Exercise task
In the refinement types lecture, what does Liquid Haskell use to check the refined type of the division operator at compile time?

Passage shown

|---|

Refinement Types

Refinement types are types refined with logical predicates that enforce a variety of invariants at compile time. In this course, we will learn the refinement type system of Liquid Haskell.

If you follow this course via a brouser, you can just click the check button that exists on the code spinnets to run Liquid Haskell on your file. If you follow it on an editor, then compile the code using the Haskell compiler and turn on the `Liquid Haskell plugin``, but uncommenting the following line:

{- OPTIONS_GHC -fplugin=LiquidHaskell #-} {-@ LIQUID "--no-termination" @-} module Lecture_01_RefinementTypes where main :: IO () main = return ()

Either way, you can now use the Liquid Haskell type checker, for example to check that division by zero is not possible.

test :: Int -> Int test x = 42 `div` 2

If we call div with zero, directly or even indirectly via the x argument, then at runtime we will get a division by zero error.

ghci> test 0
*** Exception: divide by zero

Liquid Haskell comes with a refined type for the division operator that specified that the second argument must be non-zero.

div :: Int -> {v:Int | v /= 0} -> Int

The above type specifies that the second argument must be non-zero and is automatically checked at compile time, using an SMT solver. Today, we will learn how these checks are performed, and how to write and use refined types in Haskell.

Installation

Liquid Haskell exists on hackage, which is the Haskell package repository, so you can install it using cabal, stack, or instal it from source:

The source code of these class notes can also be downloaded and executed from github1

Note: This is the first time I am giving these lectures, so I would appreciate any feedback you might have, via the virtual classroom, pull requests, or email at niki.vazou@imdea.org.

Basic Refinement Types

Did you note that 2 is a good argument for the division operator?

But, what is the type of 2?

In Haskell 2:Int, but the same value can have many different refinement types. A basic refinement type has the form

\[ \{ v:b \mid p \} \] where \(b\) is the base type (e.g., Int, Bool, etc.) and \(p\) is a logical predicate.

For example, the logical predicate that refines the type of 2 can have many different forms:

{-@ type Two = {v:Int | v == 2} @-} {-@ type FortyTwo = {v:Int | v == 42} @-} {-@ type NZero = {v:Int | v /= 0} @-} {-@ type Pos = {v:Int | v > 0} @-} {-@ type Neg = {v:Int | v < 0} @-} {-@ type Nat = {v:Int | 0 <= v} @-} two :: Int two = 2

Question: What are good types for two?

|---|

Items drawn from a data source
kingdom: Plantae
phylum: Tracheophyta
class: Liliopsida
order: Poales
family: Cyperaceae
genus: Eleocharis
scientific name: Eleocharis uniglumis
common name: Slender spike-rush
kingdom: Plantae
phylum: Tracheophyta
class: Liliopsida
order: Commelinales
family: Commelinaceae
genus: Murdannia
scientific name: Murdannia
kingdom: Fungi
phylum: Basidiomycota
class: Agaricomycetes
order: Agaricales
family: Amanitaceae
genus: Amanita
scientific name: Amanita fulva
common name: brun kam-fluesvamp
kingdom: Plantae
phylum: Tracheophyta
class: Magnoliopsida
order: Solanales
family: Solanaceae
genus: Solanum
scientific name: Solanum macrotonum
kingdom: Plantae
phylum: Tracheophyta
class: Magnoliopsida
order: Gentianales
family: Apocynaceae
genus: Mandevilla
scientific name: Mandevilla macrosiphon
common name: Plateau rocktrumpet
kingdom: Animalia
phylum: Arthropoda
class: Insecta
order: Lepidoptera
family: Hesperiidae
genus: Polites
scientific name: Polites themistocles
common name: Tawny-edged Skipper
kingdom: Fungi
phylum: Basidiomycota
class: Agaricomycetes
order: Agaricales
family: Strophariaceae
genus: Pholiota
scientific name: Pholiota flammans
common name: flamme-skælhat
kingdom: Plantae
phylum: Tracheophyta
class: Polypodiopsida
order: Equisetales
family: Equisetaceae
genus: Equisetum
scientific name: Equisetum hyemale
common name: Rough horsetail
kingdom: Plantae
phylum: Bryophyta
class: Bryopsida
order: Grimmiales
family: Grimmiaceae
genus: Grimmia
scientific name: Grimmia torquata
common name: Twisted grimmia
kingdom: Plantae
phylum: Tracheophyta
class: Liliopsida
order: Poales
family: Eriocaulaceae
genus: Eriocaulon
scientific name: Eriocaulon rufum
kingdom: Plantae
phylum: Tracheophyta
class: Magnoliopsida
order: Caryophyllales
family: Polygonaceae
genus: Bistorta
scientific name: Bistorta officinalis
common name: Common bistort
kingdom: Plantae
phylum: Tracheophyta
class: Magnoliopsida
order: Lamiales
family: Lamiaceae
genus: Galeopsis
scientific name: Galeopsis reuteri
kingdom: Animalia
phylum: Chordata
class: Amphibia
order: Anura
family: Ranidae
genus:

|---|

Solution to the exercise
An SMT solver.